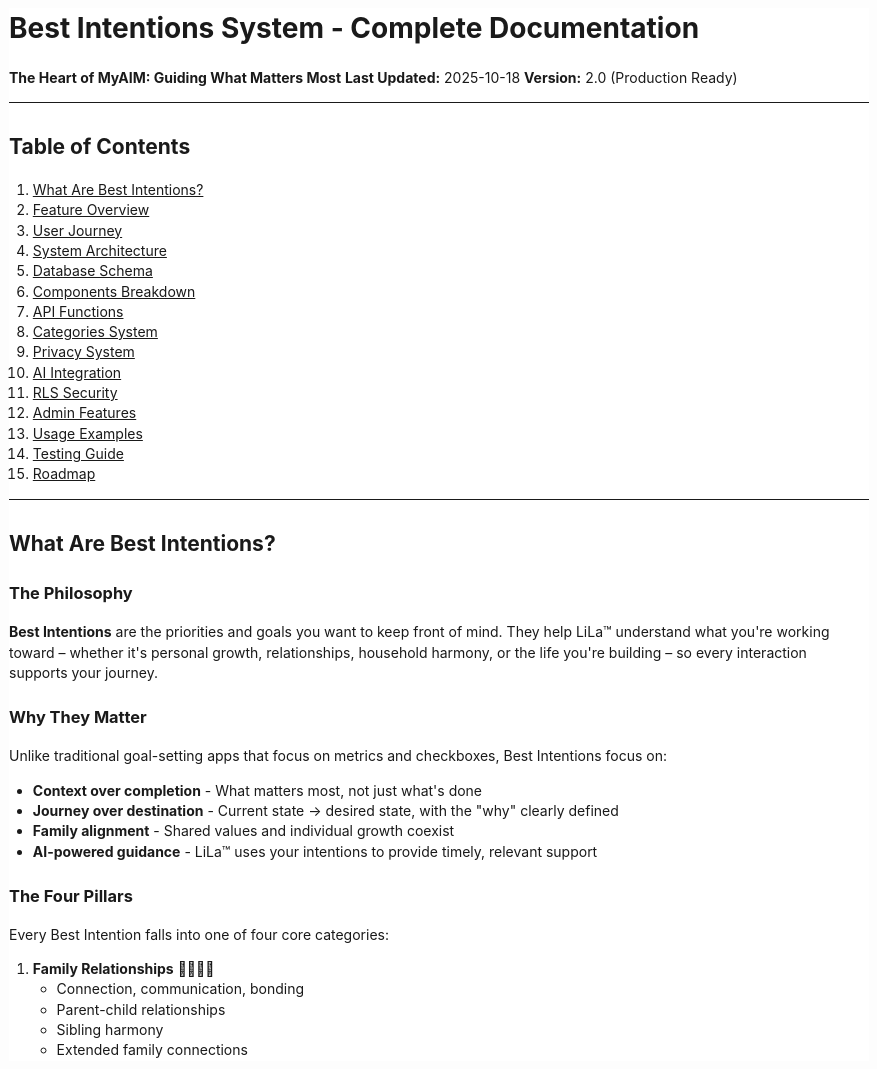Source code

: # Best Intentions System - Complete Documentation

**The Heart of MyAIM: Guiding What Matters Most**
**Last Updated:** 2025-10-18
**Version:** 2.0 (Production Ready)

---

## Table of Contents

1. [What Are Best Intentions?](#what-are-best-intentions)
2. [Feature Overview](#feature-overview)
3. [User Journey](#user-journey)
4. [System Architecture](#system-architecture)
5. [Database Schema](#database-schema)
6. [Components Breakdown](#components-breakdown)
7. [API Functions](#api-functions)
8. [Categories System](#categories-system)
9. [Privacy System](#privacy-system)
10. [AI Integration](#ai-integration)
11. [RLS Security](#rls-security)
12. [Admin Features](#admin-features)
13. [Usage Examples](#usage-examples)
14. [Testing Guide](#testing-guide)
15. [Roadmap](#roadmap)

---

## What Are Best Intentions?

### The Philosophy

**Best Intentions** are the priorities and goals you want to keep front of mind. They help LiLa™ understand what you're working toward – whether it's personal growth, relationships, household harmony, or the life you're building – so every interaction supports your journey.

### Why They Matter

Unlike traditional goal-setting apps that focus on metrics and checkboxes, Best Intentions focus on:

- **Context over completion** - What matters most, not just what's done
- **Journey over destination** - Current state → desired state, with the "why" clearly defined
- **Family alignment** - Shared values and individual growth coexist
- **AI-powered guidance** - LiLa™ uses your intentions to provide timely, relevant support

### The Four Pillars

Every Best Intention falls into one of four core categories:

1. **Family Relationships** 👨‍👩‍👧‍👦
   - Connection, communication, bonding
   - Parent-child relationships
   - Sibling harmony
   - Extended family connections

☆ ☆ ☆ ☆ ☆

### Problem to work on
Pull the source text out of the records above word for word, please, and leave the pictures out of your answer.

### Response
Source code

: # Best Intentions System - Complete Documentation

**The Heart of MyAIM: Guiding What Matters Most**
**Last Updated:** 2025-10-18
**Version:** 2.0 (Production Ready)

---

## Table of Contents

1. [What Are Best Intentions?](#what-are-best-intentions)
2. [Feature Overview](#feature-overview)
3. [User Journey](#user-journey)
4. [System Architecture](#system-architecture)
5. [Database Schema](#database-schema)
6. [Components Breakdown](#components-breakdown)
7. [API Functions](#api-functions)
8. [Categories System](#categories-system)
9. [Privacy System](#privacy-system)
10. [AI Integration](#ai-integration)
11. [RLS Security](#rls-security)
12. [Admin Features](#admin-features)
13. [Usage Examples](#usage-examples)
14. [Testing Guide](#testing-guide)
15. [Roadmap](#roadmap)

---

## What Are Best Intentions?

### The Philosophy

**Best Intentions** are the priorities and goals you want to keep front of mind. They help LiLa™ understand what you're working toward – whether it's personal growth, relationships, household harmony, or the life you're building – so every interaction supports your journey.

### Why They Matter

Unlike traditional goal-setting apps that focus on metrics and checkboxes, Best Intentions focus on:

- **Context over completion** - What matters most, not just what's done
- **Journey over destination** - Current state → desired state, with the "why" clearly defined
- **Family alignment** - Shared values and individual growth coexist
- **AI-powered guidance** - LiLa™ uses your intentions to provide timely, relevant support

### The Four Pillars

Every Best Intention falls into one of four core categories:

1. **Family Relationships** 👨‍👩‍👧‍👦
   - Connection, communication, bonding
   - Parent-child relationships
   - Sibling harmony
   - Extended family connections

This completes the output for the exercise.